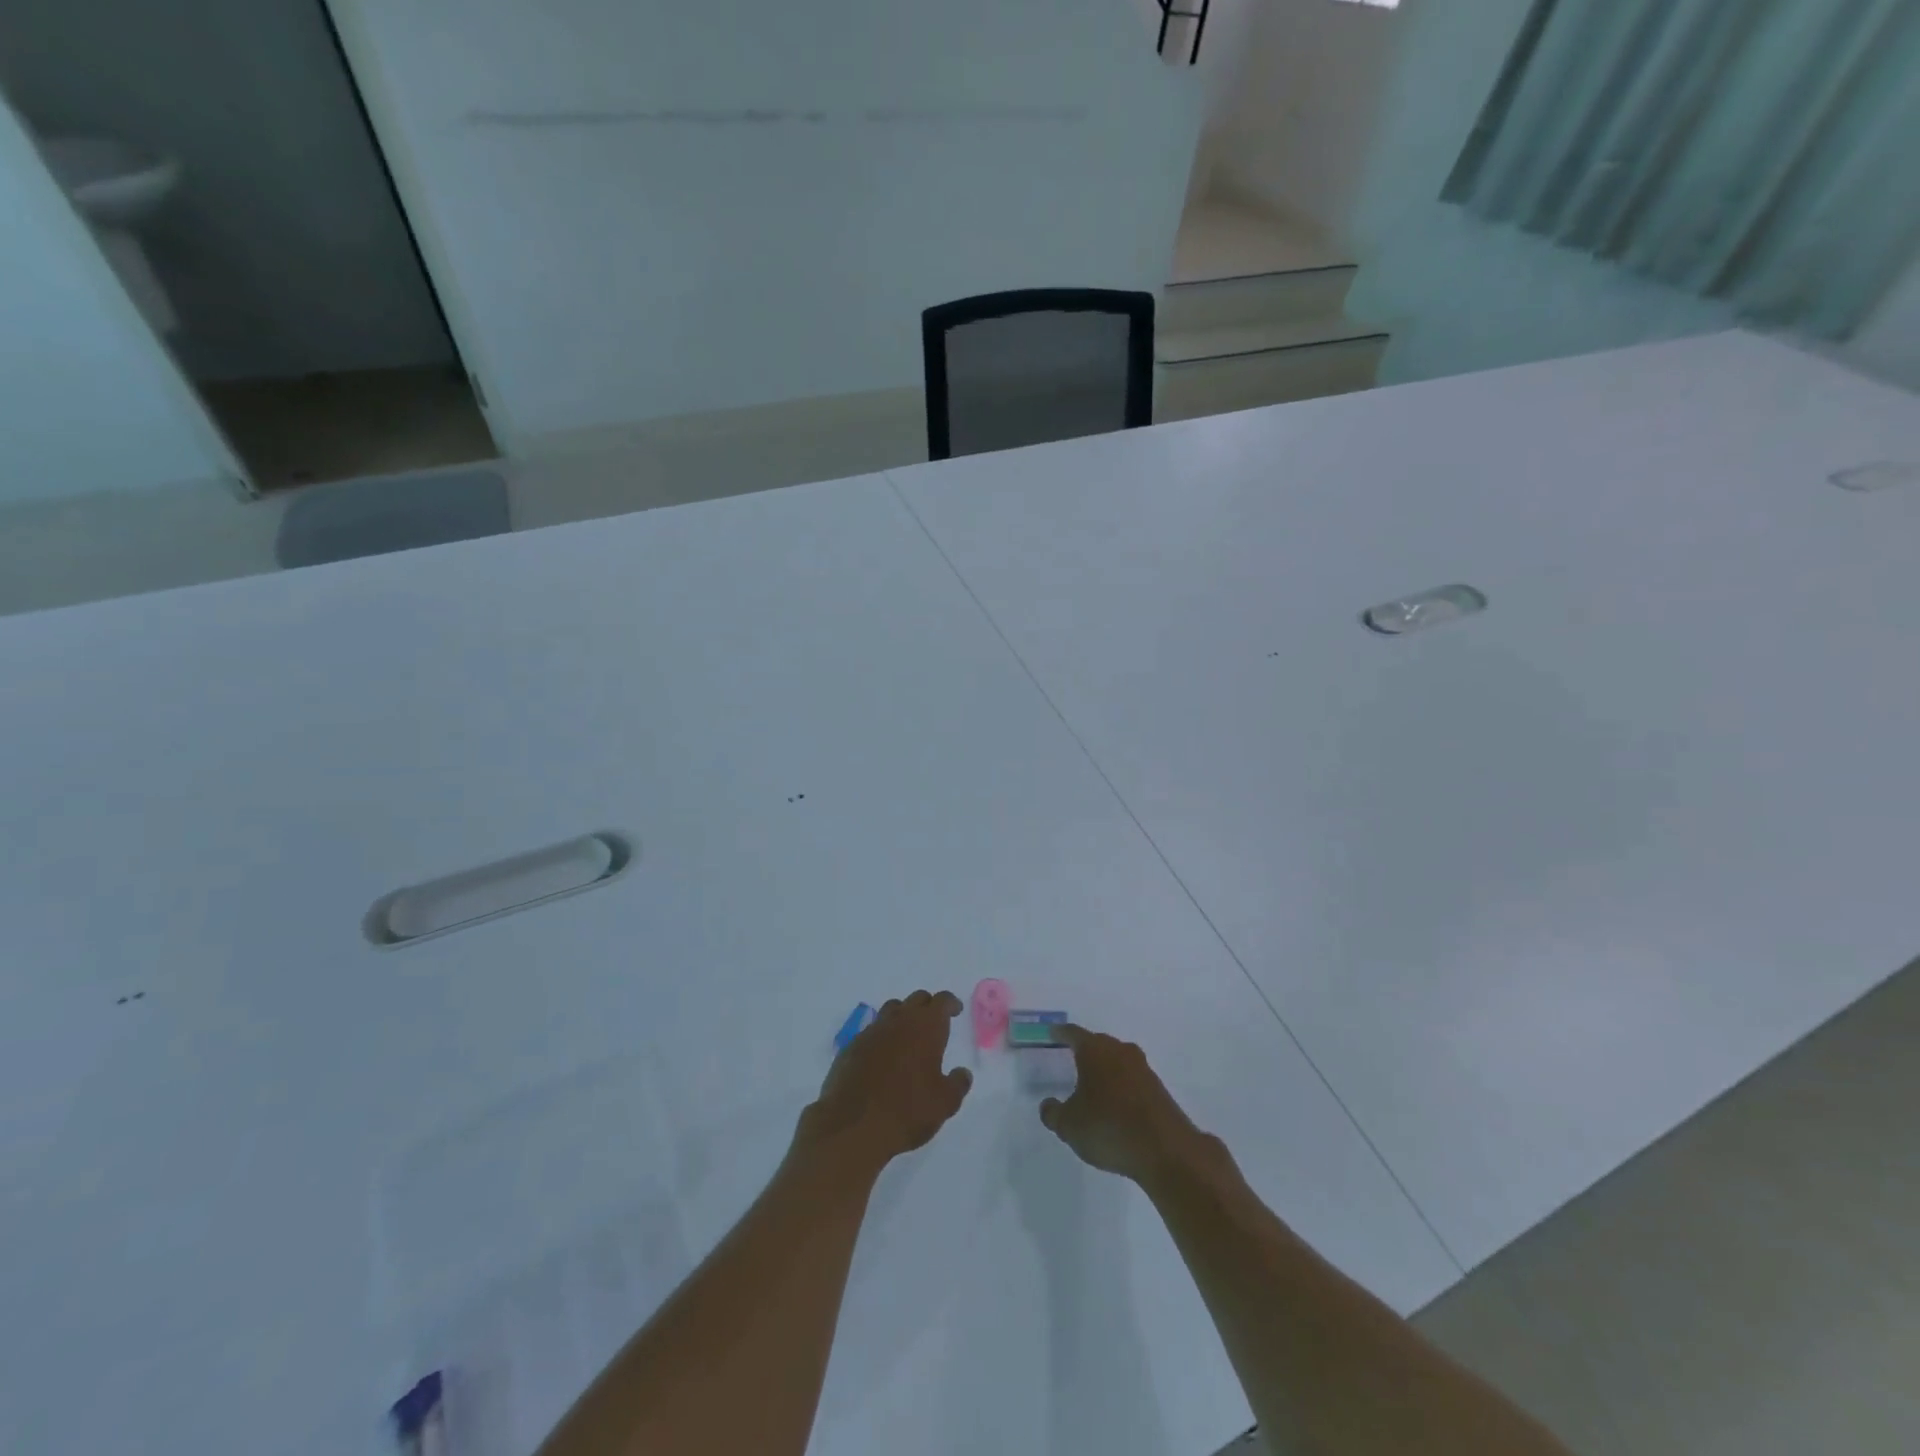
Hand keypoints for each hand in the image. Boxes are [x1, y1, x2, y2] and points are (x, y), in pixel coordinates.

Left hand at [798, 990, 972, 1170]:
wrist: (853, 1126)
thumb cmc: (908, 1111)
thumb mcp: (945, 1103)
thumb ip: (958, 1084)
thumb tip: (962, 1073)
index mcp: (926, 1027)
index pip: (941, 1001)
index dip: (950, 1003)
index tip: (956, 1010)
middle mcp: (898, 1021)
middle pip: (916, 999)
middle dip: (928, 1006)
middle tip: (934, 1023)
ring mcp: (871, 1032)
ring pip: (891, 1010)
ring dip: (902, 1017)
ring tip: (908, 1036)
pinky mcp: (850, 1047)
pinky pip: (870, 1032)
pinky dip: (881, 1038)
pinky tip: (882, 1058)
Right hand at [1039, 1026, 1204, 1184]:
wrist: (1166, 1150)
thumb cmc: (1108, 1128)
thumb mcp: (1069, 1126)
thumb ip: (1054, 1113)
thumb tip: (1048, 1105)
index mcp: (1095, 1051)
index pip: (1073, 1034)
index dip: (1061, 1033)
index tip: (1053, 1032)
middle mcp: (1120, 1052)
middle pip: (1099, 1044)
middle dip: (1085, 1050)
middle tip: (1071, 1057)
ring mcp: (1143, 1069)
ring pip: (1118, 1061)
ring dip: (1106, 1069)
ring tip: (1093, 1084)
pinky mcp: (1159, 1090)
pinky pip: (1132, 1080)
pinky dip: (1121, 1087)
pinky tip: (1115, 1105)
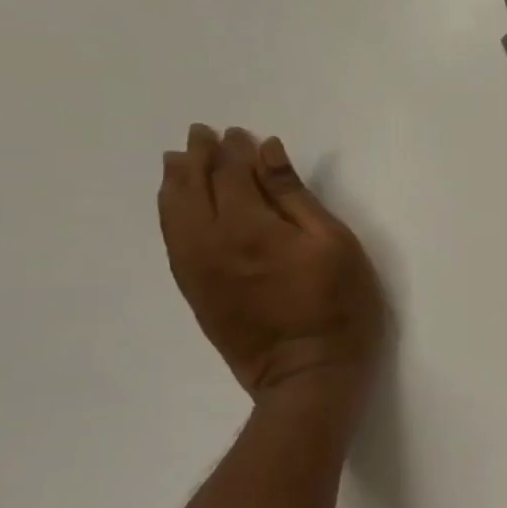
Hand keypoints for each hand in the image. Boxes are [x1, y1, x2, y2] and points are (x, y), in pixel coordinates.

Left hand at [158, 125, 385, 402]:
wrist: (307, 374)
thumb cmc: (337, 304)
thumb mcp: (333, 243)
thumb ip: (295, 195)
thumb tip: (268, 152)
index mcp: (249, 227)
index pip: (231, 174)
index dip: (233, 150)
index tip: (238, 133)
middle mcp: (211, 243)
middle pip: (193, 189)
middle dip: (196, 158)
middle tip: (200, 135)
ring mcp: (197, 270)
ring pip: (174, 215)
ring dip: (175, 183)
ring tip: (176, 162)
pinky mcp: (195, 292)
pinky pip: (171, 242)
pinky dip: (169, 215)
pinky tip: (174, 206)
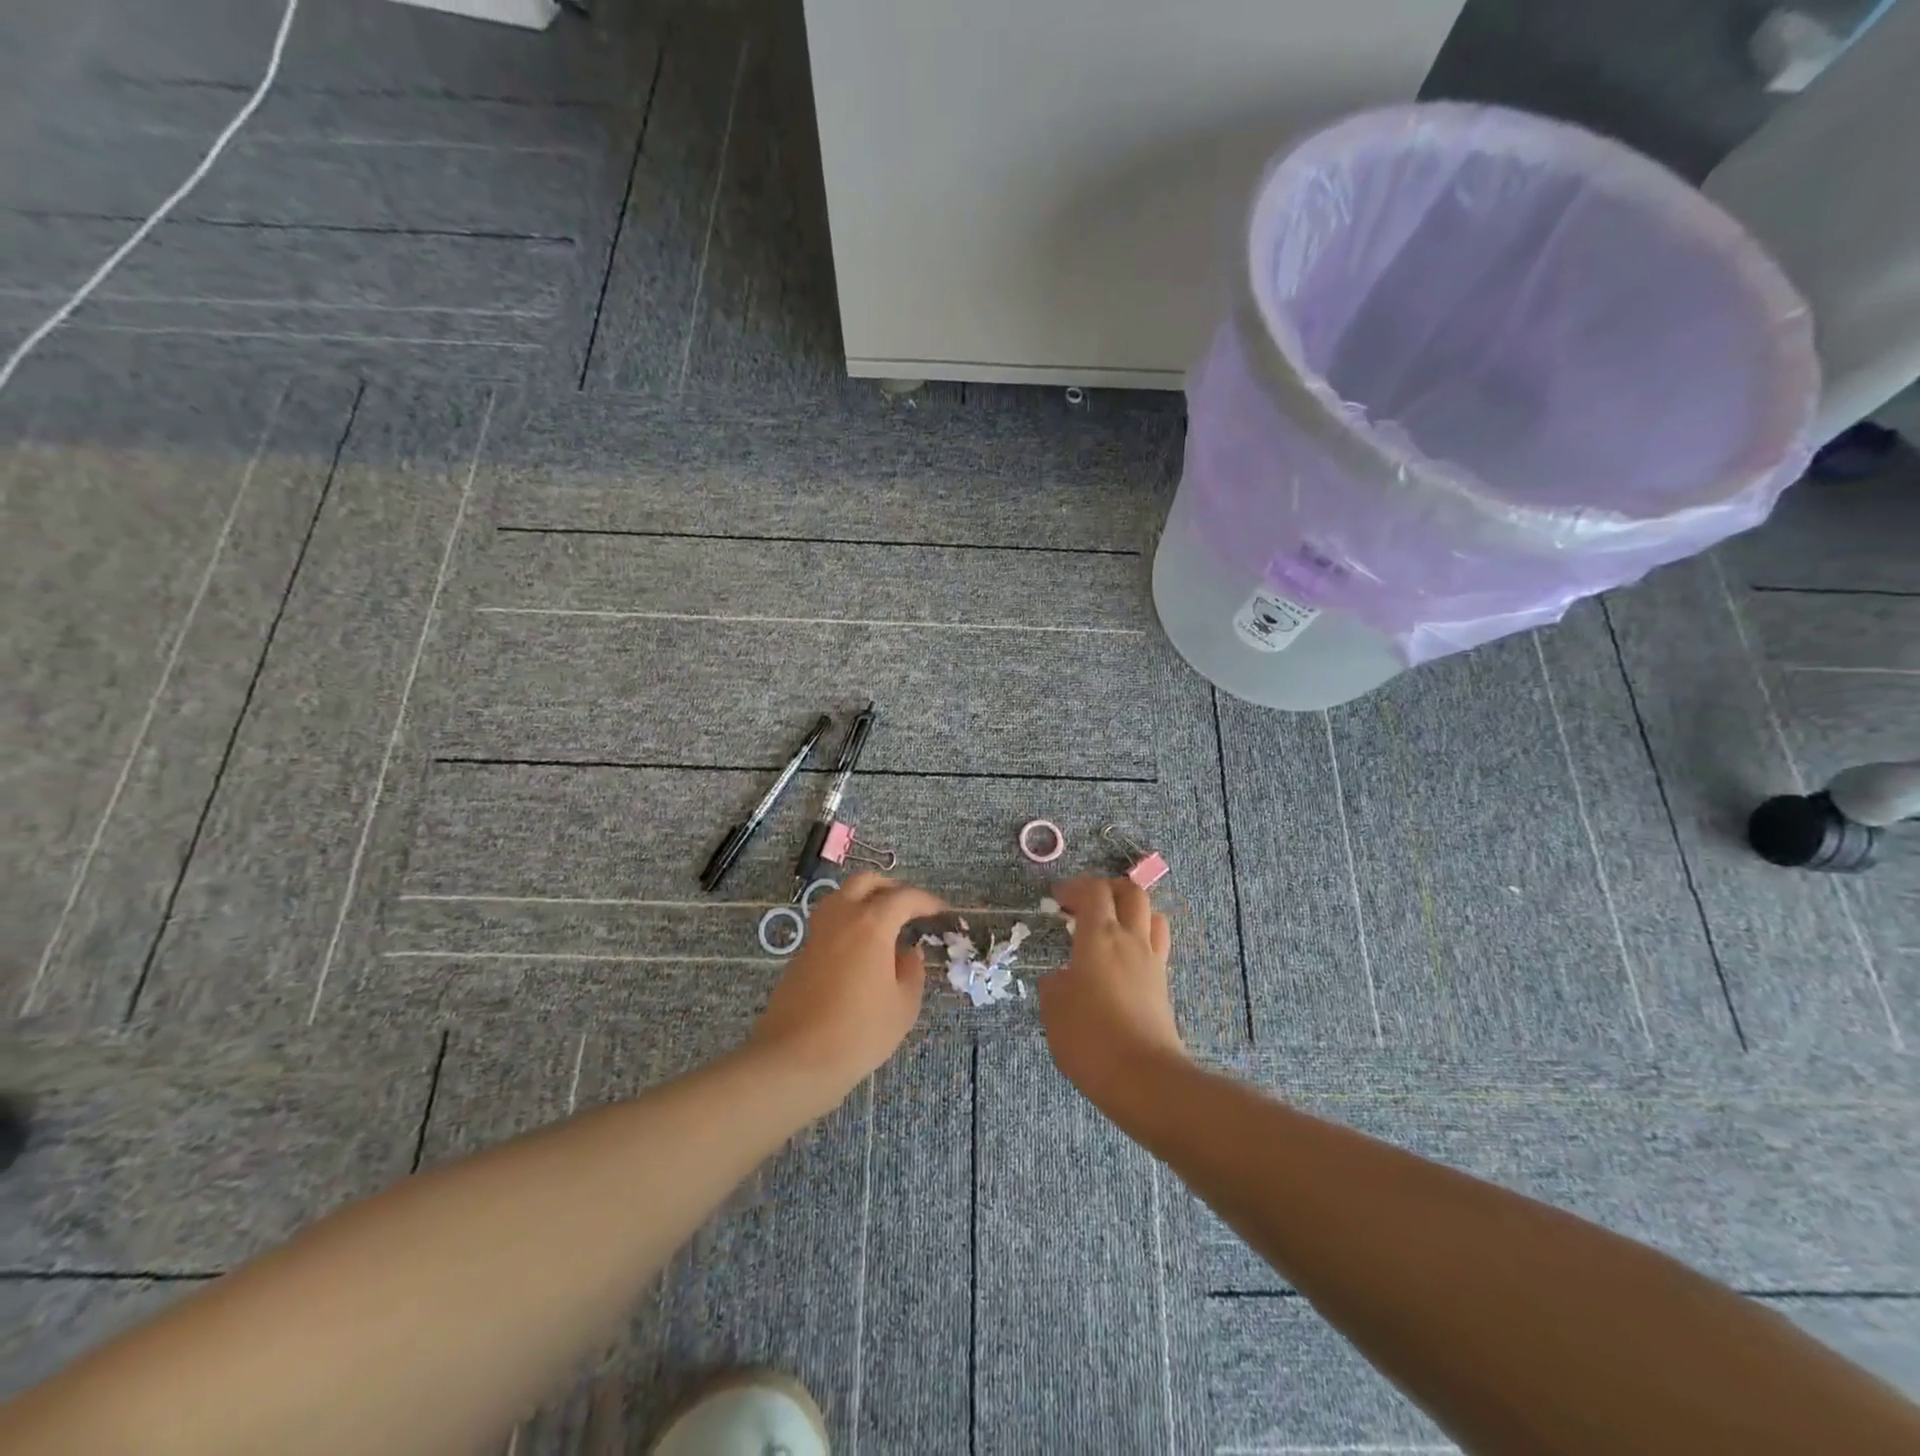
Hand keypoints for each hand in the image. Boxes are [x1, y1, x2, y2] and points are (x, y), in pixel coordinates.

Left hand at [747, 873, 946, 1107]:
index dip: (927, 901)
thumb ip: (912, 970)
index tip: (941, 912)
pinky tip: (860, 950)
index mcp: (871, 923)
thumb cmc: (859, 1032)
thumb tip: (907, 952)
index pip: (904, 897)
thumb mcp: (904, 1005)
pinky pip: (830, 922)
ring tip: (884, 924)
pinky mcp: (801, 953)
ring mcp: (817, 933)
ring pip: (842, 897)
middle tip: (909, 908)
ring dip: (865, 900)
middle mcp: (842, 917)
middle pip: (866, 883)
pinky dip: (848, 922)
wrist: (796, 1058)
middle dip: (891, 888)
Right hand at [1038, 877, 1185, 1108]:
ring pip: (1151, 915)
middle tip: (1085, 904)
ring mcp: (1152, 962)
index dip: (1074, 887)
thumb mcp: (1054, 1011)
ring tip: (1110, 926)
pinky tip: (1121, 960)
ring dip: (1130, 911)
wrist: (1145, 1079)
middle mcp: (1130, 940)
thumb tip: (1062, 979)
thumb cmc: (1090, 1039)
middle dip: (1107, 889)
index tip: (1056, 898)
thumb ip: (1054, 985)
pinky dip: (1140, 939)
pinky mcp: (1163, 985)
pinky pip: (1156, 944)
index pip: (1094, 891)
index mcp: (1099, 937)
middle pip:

○ ○ ○ ○

* _Work request_
Please return the material above unchanged, with every picture removed.

* _Solution_
Hand keypoints for each hand in the image. Boxes are [x1, y1, x2, y2] and points are (x, y), in pixel coordinates.

Left hand at [798, 990, 972, 1170]:
wrist: (853, 1126)
thumb cmc: (908, 1111)
thumb mcp: (945, 1103)
thumb ip: (958, 1084)
thumb tip: (962, 1073)
index mcp: (926, 1027)
index pip: (941, 1001)
index dip: (950, 1003)
index tip: (956, 1010)
middle mcp: (898, 1021)
middle pip: (916, 999)
middle dip: (928, 1006)
middle tip: (934, 1023)
ring mcp: (871, 1032)
ring pip: (891, 1010)
ring dip: (902, 1017)
ring tip: (908, 1036)
pinky mcp: (850, 1047)
pinky pip: (870, 1032)
pinky dip: (881, 1038)
pinky tip: (882, 1058)
Right hand at [1039, 1026, 1204, 1184]:
wrist: (1166, 1150)
thumb cmc: (1108, 1128)
thumb mcp: (1069, 1126)
thumb ip: (1054, 1113)
thumb tip: (1048, 1105)
index mcp: (1095, 1051)
index pip: (1073, 1034)
index dip: (1061, 1033)
index tip: (1053, 1032)
middle mcp: (1120, 1052)
middle pip: (1099, 1044)
middle dip: (1085, 1050)
middle tip: (1071, 1057)
ring mcp: (1143, 1069)
ring pip: (1118, 1061)
ring dip: (1106, 1069)
ring tip: (1093, 1084)
pinky mcp: (1159, 1090)
pinky pip: (1132, 1080)
pinky dip: (1121, 1087)
pinky tip: (1115, 1105)
Hand keypoints for each hand in the image. Boxes are [x1, y1, x2, y2] and points are (x, y), in pixel coordinates.

Left hand at [158, 125, 385, 402]:
wrist: (307, 374)
thumb cmc: (337, 304)
thumb mcp: (333, 243)
thumb ip: (295, 195)
thumb tip: (268, 152)
index mcp: (249, 227)
index pip: (231, 174)
index dip: (233, 150)
index tip: (238, 133)
middle mcp: (211, 243)
middle pip: (193, 189)
middle dip: (196, 158)
middle tip: (200, 135)
ring mcp: (197, 270)
ring pip: (174, 215)
ring dip: (175, 183)
ring tip: (176, 162)
pinky mcp: (195, 292)
pinky pip: (171, 242)
pinky dip: (169, 215)
pinky tip: (174, 206)
Hand keypoints for each hand in the image. Boxes are [x1, y1, x2, y2] and points are (x, y), in pixel coordinates.

Left hand at [747, 873, 946, 1107]:
index dip: (927, 901)
thumb ip: (912, 970)
index tip: (941, 912)
pinky tip: (860, 950)
index mcp: (871, 923)
thumb cmc: (859, 1032)
thumb tip: (907, 952)
index pip: (904, 897)
thumb mcp: (904, 1005)
pinky pip: (830, 922)
ring tip: (884, 924)
pinky mcp: (801, 953)
ring mcp: (817, 933)
ring pip: (842, 897)
middle tip: (909, 908)
ring dip: (865, 900)
middle mcp: (842, 917)
middle pip: (866, 883)
pinky dip: (848, 922)
wrist: (796, 1058)
middle dip: (891, 888)
Right hand at [1038, 877, 1185, 1108]:
ring pip: (1151, 915)
middle tip: (1085, 904)
ring mcp: (1152, 962)
index dip: (1074, 887)
thumb mcp: (1054, 1011)
ring tip: (1110, 926)
pinky tip: (1121, 960)
ring dip: (1130, 911)
wrist: (1145, 1079)
middle mcp: (1130, 940)
thumb tip: (1062, 979)
thumb cmc: (1090, 1039)
middle dip: (1107, 889)
index tip: (1056, 898)
thumb ip: (1054, 985)
pinky dip: (1140, 939)
pinky mcp: (1163, 985)
pinky pip: (1156, 944)
index pip: (1094, 891)
index mcp: (1099, 937)
middle pip:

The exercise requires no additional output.